Tylenol® is the well-recognized and trusted brand name of acetaminophen. Acetaminophen, also called paracetamol or N-acetyl-paraaminophenol (APAP), is an over-the-counter pain reliever and fever reducer that comes in a variety of forms: liquid suspension, tablets, capsules, and gelcaps. In any form, acetaminophen is used to treat a variety of common conditions including headaches, muscle aches, arthritis, backaches, toothaches, colds, fevers, acute pain, chronic pain, etc. Typically, it is the first treatment recommended for any mild to moderate pain. Therefore, acetaminophen is one of the most commonly used drugs in the world when it comes to pain mitigation
Johnson & Johnson touts that its’ Tylenol Extra Strength rapid release gelcaps are “specially designed…to allow the release of powerful medicine even faster than before.” J&J also made the same “even faster than before” claim in its several of its advertising campaigns.
However, according to the complaint, J&J has long known that traditional, non-rapid release acetaminophen products can be equally effective in the same, if not faster, time period than its Tylenol® rapid release gelcaps. In fact, a new study demonstrates that Tylenol® rapid release gelcaps dissolve slower than J&J’s non-rapid release products. Yet, J&J charges a premium for its Tylenol rapid release gelcaps.
For example, currently at Walgreens, a regularly priced 100 count bottle of Tylenol® Extra Strength Rapid Release gels costs $11.49, while a regularly priced 100 count bottle of Tylenol® Extra Strength caplets costs $10.49 and a regularly priced 100 count bottle of Tylenol® Regular Strength tablets costs $9.49.

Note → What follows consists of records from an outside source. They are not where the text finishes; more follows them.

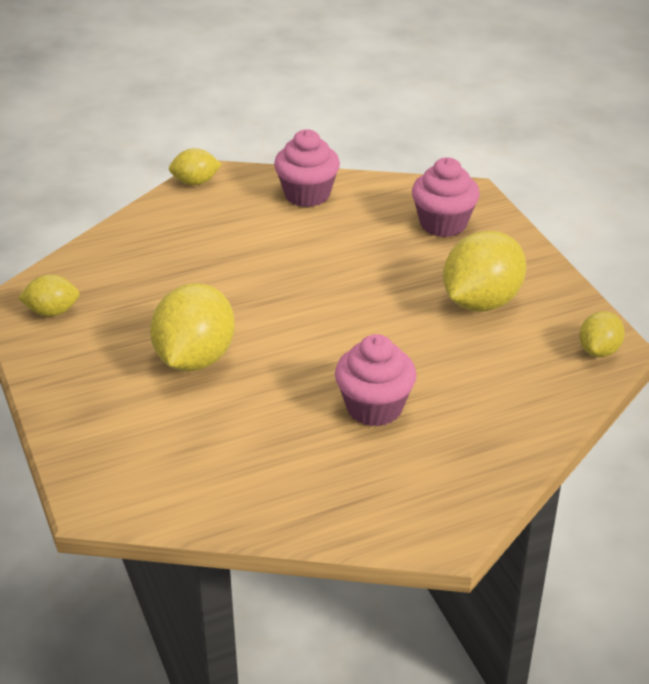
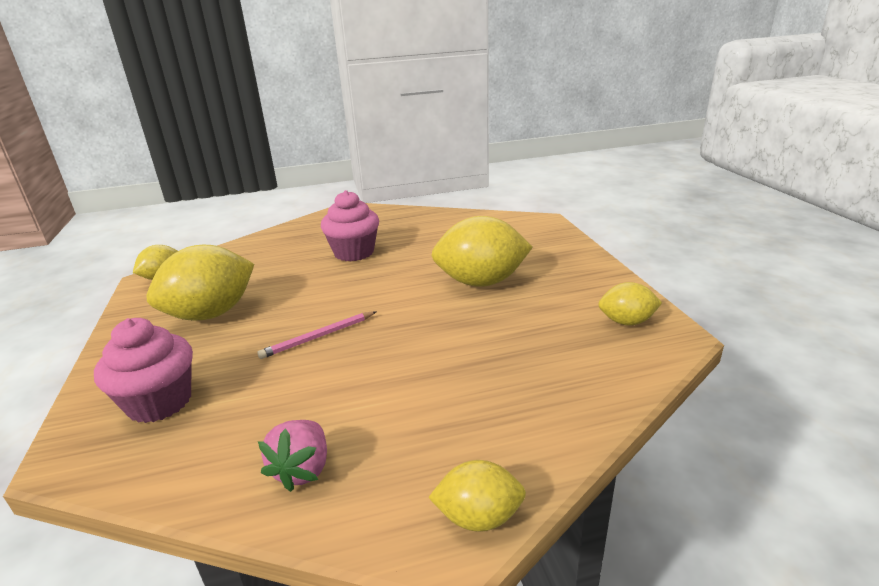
camera: 170 degrees left, 10 degrees down
yellow lemon [150,283,235,371] -> yellow lemon turned 60 degrees clockwise [431,216,533,287]
pink cupcake [274,129,340,207] -> pink strawberry [258,420,327,492]
none -> pink pencil [257,311,377,359]

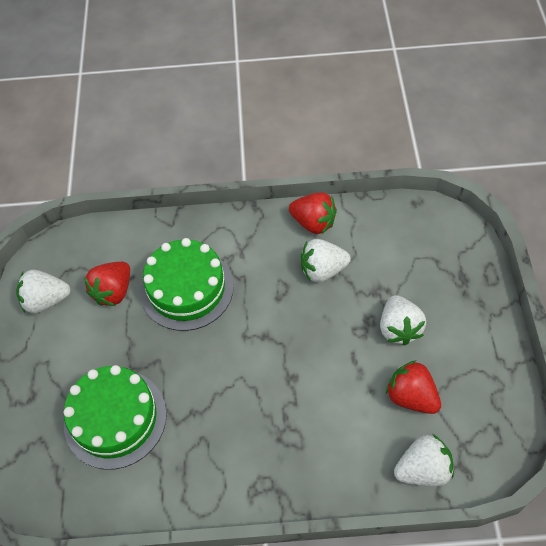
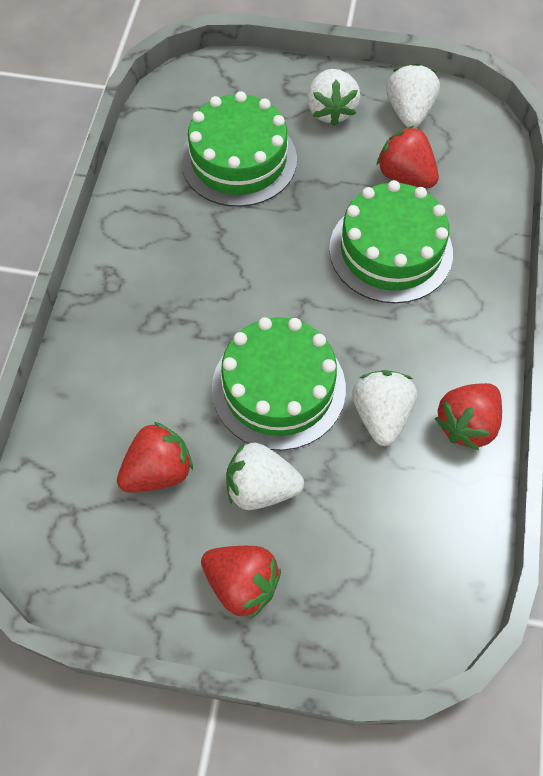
camera: 100 degrees right, 5 degrees up
white strawberry [394,434,454,486] -> white strawberry moved to [307,69,360,126]
none -> red strawberry [201,546,281,619]
none -> green cake [212,317,346,450]

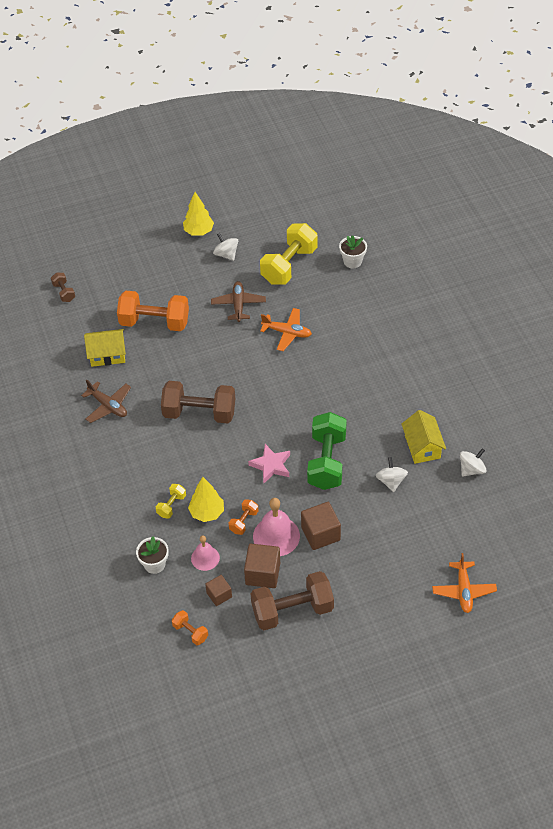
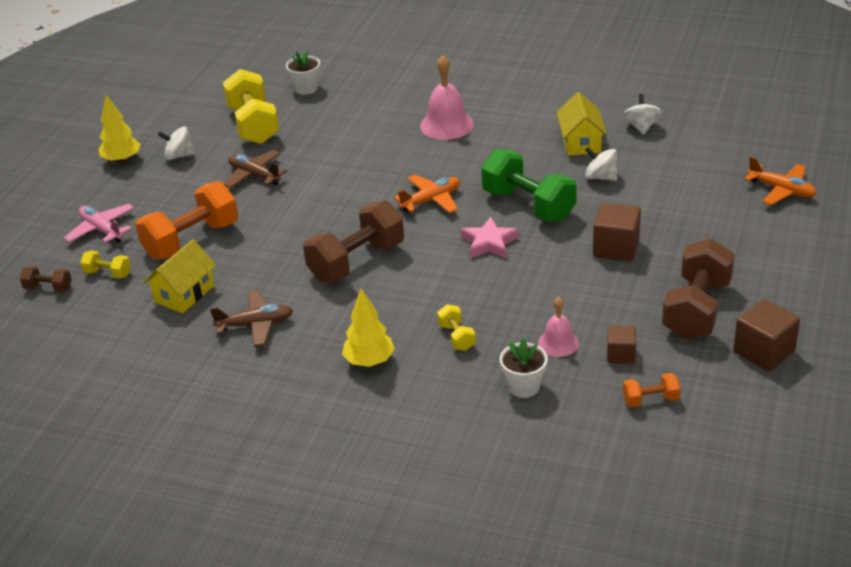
camera: 50 degrees left, 15 degrees down
yellow tree [188,477,224,522] -> yellow tree moved to [342,288,395,367]
orange dumbbell [229,499,259,535] -> none
brown cube [244,544,280,588] -> brown cube moved to [733,299,800,371]
pink bell [253,498,300,556] -> pink bell moved to [420,55,474,140]
orange plane [260,308,312,351] -> orange plane moved to [394,175,460,213]
yellow house [401,410,446,464] -> yellow house turned 60 degrees clockwise [557,92,607,156]
none -> pink plane [64,204,134,243]
none -> yellow dumbbell [80,251,131,279]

“J&J knew or should have known that Tylenol Rapid Release Gelcaps did not work faster than its other products, J&J falsely marketed the Rapid Release Gelcaps as providing the same effective medicine as its other Tylenol® products, but faster than ever before in order to induce unwitting consumers to buy the Class Rapid Release Gelcaps for a premium price – a price that exceeded the actual value of the product,” the Tylenol class action lawsuit states.
Hernandez says that he and other Class Members would not have purchased Tylenol Rapid Relase Gelcaps had Johnson & Johnson disclosed accurate information about the pain reliever. He is seeking to represent a proposed Class of consumers who purchased Tylenol Rapid Release Gelcaps in California.
Hernandez is represented by Crystal Foley and Mitchel M. Breit of Simmons Hanly Conroy.
The Tylenol Rapid Release Gelcaps Class Action Lawsuit is Hernandez v. Johnson & Johnson Consumer Inc. Case No. 5:18-cv-02422, in the U.S. District Court for the Central District of California, Eastern Division.